This episode explores what kind of democracy is being defended in Israel today. Who are the supporters of the ruling coalition and what explains the popular appeal of the right-wing parties? Listen to a discussion with a wide historical context about the present political crisis, which many scholars have called a constitutional coup.
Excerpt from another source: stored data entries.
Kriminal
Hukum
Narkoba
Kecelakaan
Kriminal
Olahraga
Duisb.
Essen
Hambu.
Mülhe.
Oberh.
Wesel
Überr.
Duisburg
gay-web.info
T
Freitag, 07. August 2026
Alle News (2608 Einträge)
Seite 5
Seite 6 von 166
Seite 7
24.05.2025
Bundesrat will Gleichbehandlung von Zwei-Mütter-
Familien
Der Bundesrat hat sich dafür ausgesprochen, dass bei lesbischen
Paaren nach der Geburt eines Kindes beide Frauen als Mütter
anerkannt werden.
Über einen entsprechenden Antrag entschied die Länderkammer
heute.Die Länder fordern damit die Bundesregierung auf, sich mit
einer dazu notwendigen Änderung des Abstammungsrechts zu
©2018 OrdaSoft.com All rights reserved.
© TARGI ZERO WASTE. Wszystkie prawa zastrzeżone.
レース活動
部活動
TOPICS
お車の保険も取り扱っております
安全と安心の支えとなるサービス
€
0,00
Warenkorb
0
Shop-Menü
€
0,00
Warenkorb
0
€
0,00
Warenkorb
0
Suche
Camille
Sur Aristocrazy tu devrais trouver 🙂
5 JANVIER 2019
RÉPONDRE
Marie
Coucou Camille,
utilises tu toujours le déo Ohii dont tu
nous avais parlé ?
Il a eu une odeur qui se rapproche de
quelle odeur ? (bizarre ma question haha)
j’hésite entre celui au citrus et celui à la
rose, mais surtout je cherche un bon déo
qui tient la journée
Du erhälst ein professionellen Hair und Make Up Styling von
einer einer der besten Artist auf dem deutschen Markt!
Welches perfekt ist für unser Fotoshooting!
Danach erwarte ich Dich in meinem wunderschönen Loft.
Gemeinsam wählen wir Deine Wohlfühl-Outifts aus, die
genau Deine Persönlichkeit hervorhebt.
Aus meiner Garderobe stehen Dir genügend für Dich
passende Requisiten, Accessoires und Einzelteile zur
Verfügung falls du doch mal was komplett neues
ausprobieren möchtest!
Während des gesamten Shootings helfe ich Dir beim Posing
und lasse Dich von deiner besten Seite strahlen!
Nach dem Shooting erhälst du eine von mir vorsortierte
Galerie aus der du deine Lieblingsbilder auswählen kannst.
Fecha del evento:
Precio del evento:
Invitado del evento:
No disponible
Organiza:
Guests featured in this episode:
Yehouda Shenhav-Shahrabani is a Senior Research Fellow at the Van Leer Institute, Jerusalem, and Professor Emeritus of Sociology at Tel Aviv University. Shenhav-Shahrabani has taught at Stanford, Princeton and Columbia Universities, among others. He is the editor-in-chief of Van Leer’s “Maktoob” series of translations from Arabic, and the editor-in-chief of the “Theory and Criticism in Context” series. He was head of advanced studies at Van Leer and edited its journal, “Theory and Criticism.” He also chaired the Horowitz Institute for Social Research and is currently a member of the Scientific Committee of the Nantes Institute for Advanced Study in France.
His English language books include “The Arab Jews” (2006) and “Beyond the Two State Solution” (2012). Born in an Iraqi-Jewish family, Yehouda is one of the founders of the Mizrahi Democratic Rainbow Coalition, an extra-parliamentary movement which has sought to challenge the ethnic structure of Israeli society.